I was starting to feel that there wasn't enough variety in the laundry rooms I'd seen in photographs. Everything seemed to tie in to the "Martha" aesthetic of pale, watery tones. But I wanted something bright and energizing, happy and inspiring. The image of the old Sunlight soap box kept popping into my head and seemed to capture the spirit of how I hoped the room would feel when complete. (The room has a window but it's not as though sunlight comes streaming in, so creating the illusion of dazzling light was key to my success.)

Finding just the right yellow was a challenge that resulted in numerous test quarts of wall paint. When I wasn't sold on any of the first five colours I tried, I simply dumped them into a bucket together, stirred them up and … voila! I had the perfect shade of sunlight.

When working with a powerful colour, it's important to remember that a little goes a long way. The bright white cabinets temper the intensity of the yellow walls and provide a crisp backdrop so that you see only a few bands of this dazzling bright.

A Mix Of Styles

I'm a wash-'n-wear girl at heart and have never had the time nor inclination for hand laundering, so a large laundry sink is a waste of space for me.

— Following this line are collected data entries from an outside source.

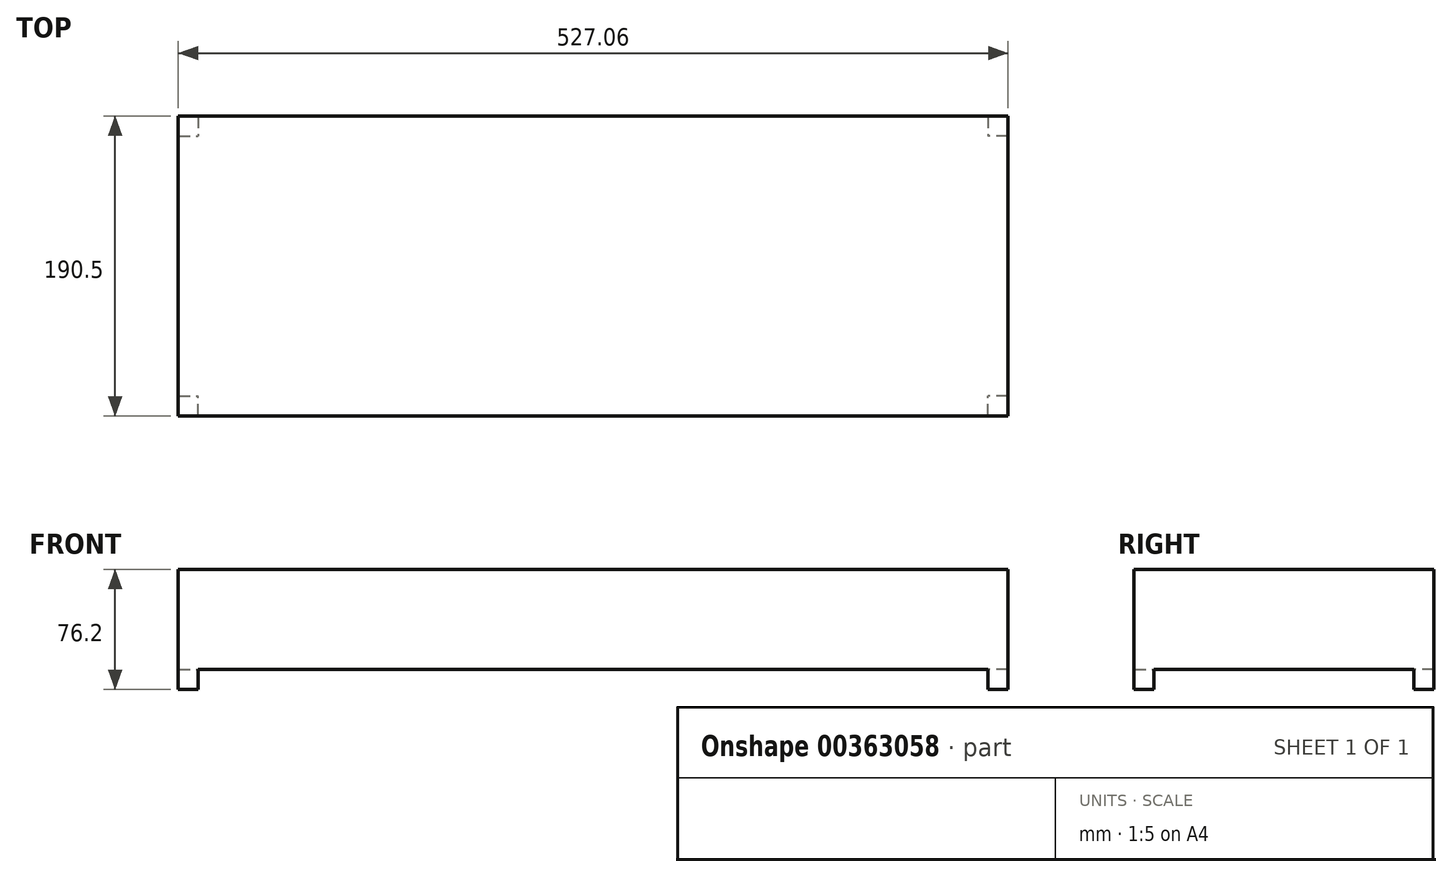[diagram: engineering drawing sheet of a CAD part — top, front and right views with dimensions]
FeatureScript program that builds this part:
annotation { "Feature Type Name" : "Feature", "Feature Type Description" : "" }
export const myFeature = defineFeature(function(context is Context, id is Id, definition is map)
    precondition{}
    {
        {
            var Q0;
            Q0=qCreatedBy(makeId("Top.planeOp"),FACE);
            var sketch = newSketch(context, id + "F0", { "sketchPlane" : qUnion([Q0])});
            skLineSegment(sketch, "E0.bottom", {"start": v(-263.52, 95.25) * mm, "end": v(263.53, 95.25) * mm});
            skLineSegment(sketch, "E0.top", {"start": v(-263.53, -95.25) * mm, "end": v(263.52, -95.25) * mm});
            skLineSegment(sketch, "E0.left", {"start": v(-263.53, 95.25) * mm, "end": v(-263.53, -95.25) * mm});
            skLineSegment(sketch, "E0.right", {"start": v(263.53, 95.25) * mm, "end": v(263.52, -95.25) * mm});
            skPoint(sketch, "E0.middle", {"position": v(0, 0) * mm});
            skSolve(sketch);
        }
        {
            var Q0;
            Q0 = qSketchRegion(id + "F0", true);
            extrude(context, id + "F1", {"entities" : qUnion([Q0]), "endBound" : BoundingType.SYMMETRIC, "depth" : 76.2 * mm, "offsetDistance" : 25.4 * mm});
        }
        {
            var Q0;
            Q0=makeQuery(id+"F1.opExtrude","CAP_FACE",FACE,{"disambiguationData":[OSD([sQuery(id+"F0.wireOp",EDGE,"E0.bottom"),sQuery(id+"F0.wireOp",EDGE,"E0.top"),sQuery(id+"F0.wireOp",EDGE,"E0.left"),sQuery(id+"F0.wireOp",EDGE,"E0.right")])],"isStart":true});
            var sketch = newSketch(context, id + "F2", { "sketchPlane" : qUnion([Q0])});
            skLineSegment(sketch, "E1.bottom", {"start": v(-263.53, 95.25) * mm, "end": v(-250.83, 95.25) * mm});
            skLineSegment(sketch, "E1.top", {"start": v(-263.53, 82.55) * mm, "end": v(-250.83, 82.55) * mm});
            skLineSegment(sketch, "E1.left", {"start": v(-263.53, 95.25) * mm, "end": v(-263.53, 82.55) * mm});
            skLineSegment(sketch, "E1.right", {"start": v(-250.83, 95.25) * mm, "end": v(-250.83, 82.55) * mm});
            skLineSegment(sketch, "E2.bottom", {"start": v(-263.52, -95.25) * mm, "end": v(-250.83, -95.25) * mm});
            skLineSegment(sketch, "E2.top", {"start": v(-263.53, -82.55) * mm, "end": v(-250.83, -82.55) * mm});
            skLineSegment(sketch, "E2.left", {"start": v(-263.52, -95.25) * mm, "end": v(-263.52, -82.55) * mm});
            skLineSegment(sketch, "E2.right", {"start": v(-250.83, -95.25) * mm, "end": v(-250.83, -82.55) * mm});
            skLineSegment(sketch, "E3.bottom", {"start": v(263.53, -95.25) * mm, "end": v(250.83, -95.25) * mm});
            skLineSegment(sketch, "E3.top", {"start": v(263.53, -82.55) * mm, "end": v(250.83, -82.55) * mm});
            skLineSegment(sketch, "E3.left", {"start": v(263.53, -95.25) * mm, "end": v(263.53, -82.55) * mm});
            skLineSegment(sketch, "E3.right", {"start": v(250.83, -95.25) * mm, "end": v(250.83, -82.55) * mm});
            skLineSegment(sketch, "E4.bottom", {"start": v(263.52, 95.25) * mm, "end": v(250.83, 95.25) * mm});
            skLineSegment(sketch, "E4.top", {"start": v(263.53, 82.55) * mm, "end": v(250.83, 82.55) * mm});
            skLineSegment(sketch, "E4.left", {"start": v(263.52, 95.25) * mm, "end": v(263.52, 82.55) * mm});
            skLineSegment(sketch, "E4.right", {"start": v(250.83, 95.25) * mm, "end": v(250.83, 82.55) * mm});
            skSolve(sketch);
        }
        {
            var Q0;
            {var subQ6=sQuery(id+"F2.wireOp",EDGE,"E1.top");Q0=makeQuery(id+"F2.imprint","IMPRINT",FACE,{"disambiguationData":[TD([[makeQuery(id+"F2.imprint","IMPRINT",EDGE,{"derivedFrom":subQ6}),-1.0]])]});}
            extrude(context, id + "F3", {"entities" : qUnion([Q0]), "operationType" : NewBodyOperationType.REMOVE, "oppositeDirection" : true, "depth" : 12.7 * mm, "offsetDistance" : 25.4 * mm});
        }
    });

It's important to have a utility sink available in case you need to let something soak, but I find a single, extra-deep bowl does the trick. In this case, I opted for a white ceramic drop-in model that saved me some money on the stone top since it didn't need to be polished and undermounted. Plus, the classic look of the shiny white glaze appealed to my nostalgic side, while the cool, brushed steel faucet with handy pull-down spray makes clean up a cinch.

Fresh Laundry

Front-Loader Lesson

I'm a big fan of front-loading laundry machines. I love the extra work space that is created by being able to run a continuous counter all around the room.

But you have to pay attention to the depth and height of the machines you select since they can vary quite a bit. I was trying to be thrifty and had selected an in-stock counter option to complement my off-the-rack cabinetry choice.

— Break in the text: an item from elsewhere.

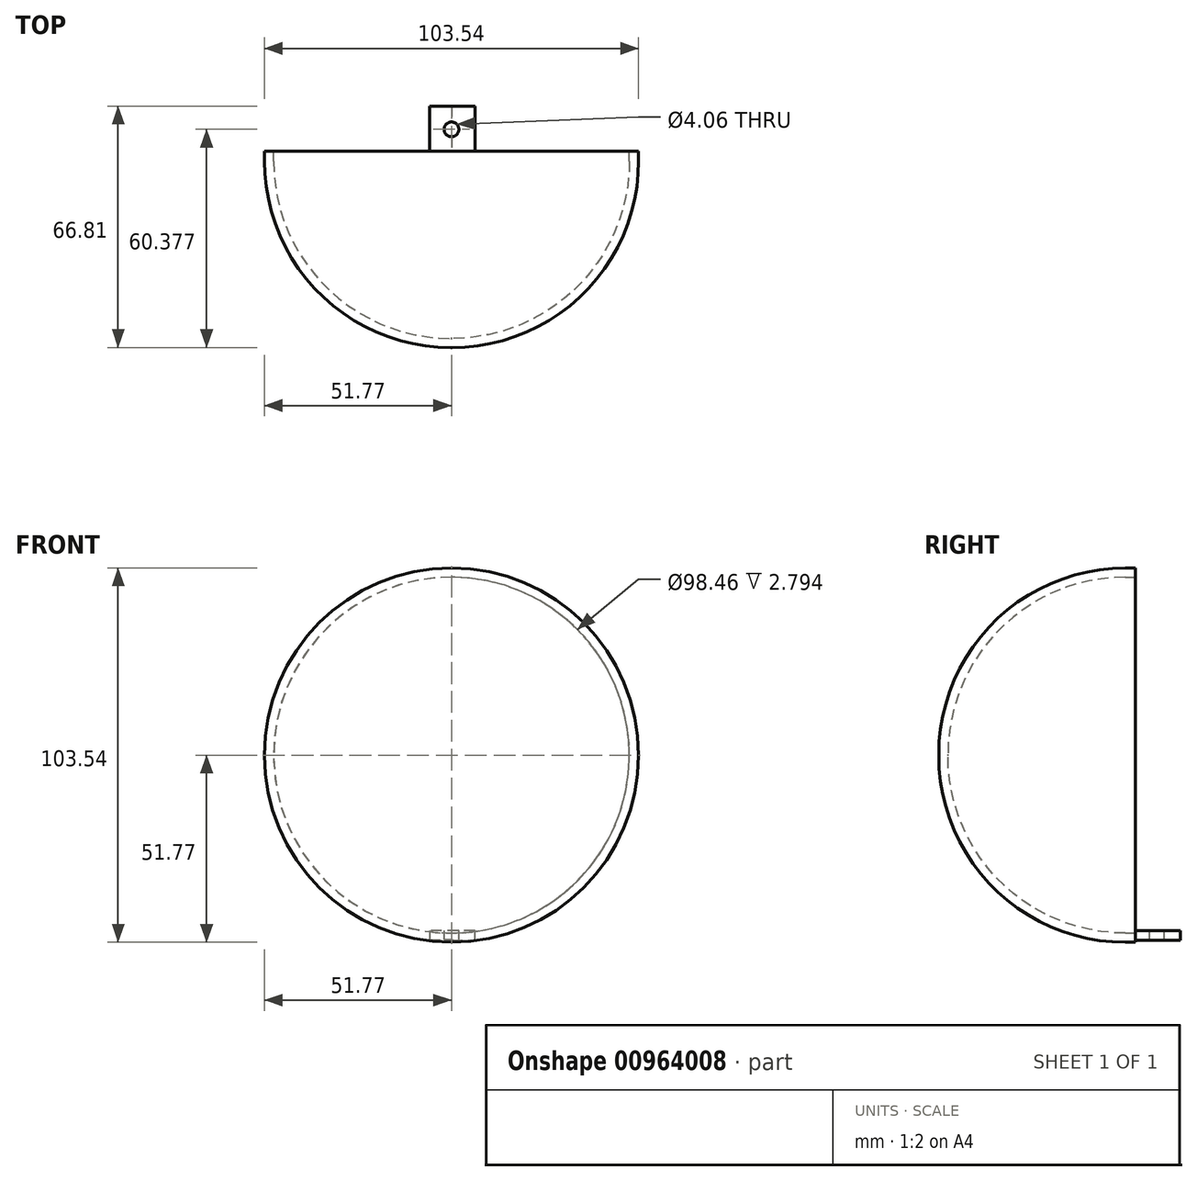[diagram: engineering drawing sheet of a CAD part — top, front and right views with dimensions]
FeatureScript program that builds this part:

What I didn't realize until all the components were installed was that my machines stuck out too far for my standard-depth countertop — uh oh! My installers also pointed out that the seals between sections of my premade counters would be susceptible to water damage from the sink. So before I knew it, I was on the phone ordering a custom slab of marble.

Fortunately I'd chosen inexpensive Carrara marble for the floor, so it cost only about $1,500, but it makes all the difference to the finished space. Choosing to keep the 3/4-inch counters at a single thickness and avoiding fancy edge profiles also helped save me a few pennies.

Flip For It

If your laundry machines are extra tall (some are as high as 41 inches) you might be concerned about mounting wall cabinets and not having enough room between the counter and the cabinets for folding.

The easy solution is to mount the upper cabinets horizontally so the doors flip up to open, as this gives a shorter overall height. (If you have ample ceiling height, you can even stack them on top of each other.)

If you opt for doors with sandblasted glass fronts, you'll be able to see what's stashed inside as an added bonus.

Tune In

It may seem like a crazy concept to put a TV in the laundry room, but hear me out: Folding and ironing aren't exactly a ton of fun and can be very time-consuming, so I figured why not add a little entertainment to the experience? What you save in charges at the cleaners can be put toward multitasking while keeping up to date with your favourite talk show, soap opera or design show.